• _JOB_
Recast the lines below, from the line with "directeur Eppo van" up to and including the line with "ein abwechslungsreiches Tagesmenü", as a JSON list of strings with one string per line. Leave out any blank lines.

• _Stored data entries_
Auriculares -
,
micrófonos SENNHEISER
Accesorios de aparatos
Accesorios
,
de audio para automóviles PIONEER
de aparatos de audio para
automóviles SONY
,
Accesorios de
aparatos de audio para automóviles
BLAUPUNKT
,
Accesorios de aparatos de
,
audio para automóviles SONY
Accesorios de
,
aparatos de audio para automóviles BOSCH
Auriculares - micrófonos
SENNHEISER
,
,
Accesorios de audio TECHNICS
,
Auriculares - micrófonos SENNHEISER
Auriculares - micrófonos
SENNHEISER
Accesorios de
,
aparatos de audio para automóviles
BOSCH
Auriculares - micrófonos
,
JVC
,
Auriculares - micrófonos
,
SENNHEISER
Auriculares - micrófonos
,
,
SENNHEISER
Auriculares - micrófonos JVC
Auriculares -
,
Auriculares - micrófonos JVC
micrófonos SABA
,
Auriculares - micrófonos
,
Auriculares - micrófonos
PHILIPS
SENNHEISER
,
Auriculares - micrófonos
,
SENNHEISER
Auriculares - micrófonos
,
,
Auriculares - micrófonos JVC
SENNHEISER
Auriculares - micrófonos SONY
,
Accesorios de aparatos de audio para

--

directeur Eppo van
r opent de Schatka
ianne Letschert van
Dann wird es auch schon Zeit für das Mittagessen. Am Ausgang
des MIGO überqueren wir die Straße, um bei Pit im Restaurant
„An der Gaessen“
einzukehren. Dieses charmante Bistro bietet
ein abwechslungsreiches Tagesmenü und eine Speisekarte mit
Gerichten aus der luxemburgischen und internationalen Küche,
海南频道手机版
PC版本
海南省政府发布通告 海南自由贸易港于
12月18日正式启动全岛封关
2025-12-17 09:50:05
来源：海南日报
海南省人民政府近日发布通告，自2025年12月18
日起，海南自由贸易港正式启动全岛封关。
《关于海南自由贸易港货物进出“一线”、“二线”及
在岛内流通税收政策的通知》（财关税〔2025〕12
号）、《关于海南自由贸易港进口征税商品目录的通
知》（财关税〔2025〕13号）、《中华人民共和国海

• _EXPECTED ANSWER_
[
  "directeur Eppo van",
  "r opent de Schatka",
  "ianne Letschert van",
  "Dann wird es auch schon Zeit für das Mittagessen. Am Ausgang",
  "des MIGO überqueren wir die Straße, um bei Pit im Restaurant",
  "„An der Gaessen“",
  "einzukehren. Dieses charmante Bistro bietet",
  "ein abwechslungsreiches Tagesmenü und eine Speisekarte mit"
]